PROMPT 1: Copy the rows from the line containing "Доступный кредит" through the end of the rows, swapping "Передний" for "Задний" and keeping everything else the same.

================

Instagram Top 10 – Hikers on Portage Pass, Alaska.
Canon 5DIII 17-40F/4L at 17mm ISO400 1/640 sec @f9 with Singh_Ray LB polarizer.
I put together the 3 things needed to get a good image. We went to a target rich scenic area, I was with amazing and photogenic talent, Lila and Kelly (both of whom are life long Alaskans and intrepid hikers), and be there in good light. With all that, everything else just falls into place. Hiking Portage Pass with views of Portage Glacier and Passage Canal, Prince William Sound, Chugach NF, Alaska

Personal Favorite – Stock production.
Canon 5DIII 17-40F/4 at 17mm ISO400 1/640 sec @f8
This was completely different from what I planned on shooting and I am glad I have the ability to be adaptable and think outside the box. I planned on doing hiking scenarios with a young couple at Byron Glacier. But Whitney, one of my favorite people to work with, shows up with a new, clean car with a sun roof. If anyone can pull off still looking good with a 17mm lens in their face it’s Whitney. I knew she excels at enthusiastic expressions. I quickly summed up the resources I had in front of me and remembering the credo of “shoot what’s happening”, I abandoned, or rather postponed our hiking plans to shoot this concept on a beautiful early evening in Portage Valley. Please, no comments about how I am promoting unsafe activities. We were well aware of the Bear Valley to Whittier tunnel schedule and we did this on a half mile stretch with virtually no other vehicles on this side road.

Assignment Image – Chartered Sport fishing from Seward, Alaska.

================

PROMPT 2: Can you extend the Alaska photography notes past their final line?

RECORDS PROVIDED:

================

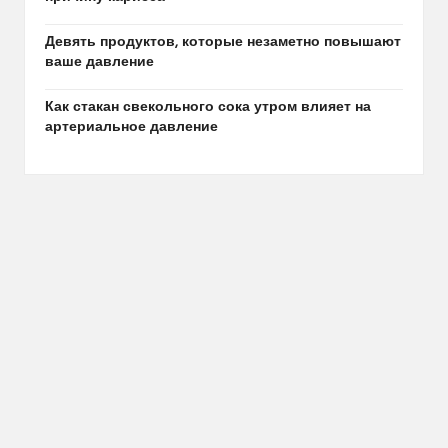
Девять продуктов, которые незаметно повышают
ваше давление
Как стакан свекольного сока утром влияет на
артериальное давление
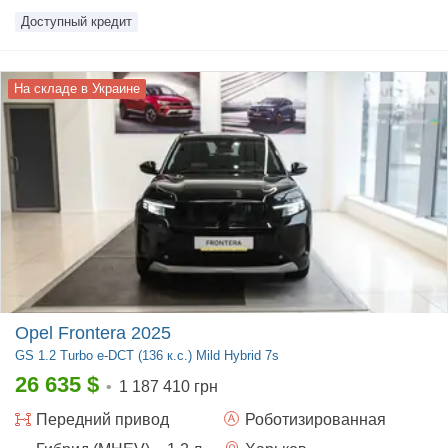
Доступный кредит
На складе в Украине
Opel Frontera 2025
GS
1.2 Turbo e-DCT (136 к.с.) Mild Hybrid 7s
26 635
$
•
1 187 410 грн
Передний
привод
Роботизированная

================

ANSWER AREA 1:
Доступный кредит
На складе в Украине
Opel Frontera 2025
GS
1.2 Turbo e-DCT (136 к.с.) Mild Hybrid 7s
26 635
$
•
1 187 410 грн
Задний
привод
Роботизированная

ANSWER AREA 2:
Canon 5DIII 24-70F2.8L at 42mm ISO400 1/400 sec @f10
Photos can be made more compelling by finding interesting and unique perspectives. Being a fisherman myself, one of the crew members brought a flyfishing float tube and fins so I could get in the water and get this nice low angle of a charter fishing boat in Thumb Cove. The tides are always changing so I am shooting while kicking with my fins to keep from spinning around and drifting too far from the boat. And, yes, even with thick fleece pants and waterproof chest waders, this glacial water is still damn cold!

Personal Favorite – Workshop, Buckskin Canyon, Paria Wilderness, Utah.
Canon 5DIII 70-200F/4L at 176mm ISO1600 1/160 sec @F4.5
After our Spring Landscape workshop in Zion, I took some friends and fellow photographers to Buckskin Canyon – a well known and popular place amongst photographers. It was a great day. Remembering Jay Maisel’s words, “If you are shooting something everyone else shoots, make it your own.” So I began keying in on people’s expressions and emotions seeing this magical place for the first time. This is our friend and fellow photographer Tammy. I’ve worked with her before as talent and I saw that she was very impressed with this location and experience so I asked her to re-create her expressions I saw earlier. The best part was that others got to see my whole creative process from coming up with the idea to creating the shot to the post processing.

Personal Favorite – Workshop, Zion National Park, Utah.
Canon 5DIII 17-40F4 at 17mm ISO100 1/15 sec @f16 with Singh_Ray 3 stop, soft step graduated neutral density filter.
When I find a place I really like I go back there multiple times at different times of the year, if feasible. This is one of my “go to” sunset locations overlooking Hop Valley. The clouds, and sun position are always different. My favorite landscape technique is to shoot backlight with reflective subject matter, like the light sandstone which helps bounce warm light around. After our Spring Landscape Workshop, I took a few participants to this location where we can’t legally go to on a commercial workshop.

Instagram Top 10 – Sunset over Hop Valley, Zion National Park, Utah.
Canon 5DIII 17-40F/4L at 17mm ISO400 1/20sec @f16 with 3-stop soft step graduated neutral density filter.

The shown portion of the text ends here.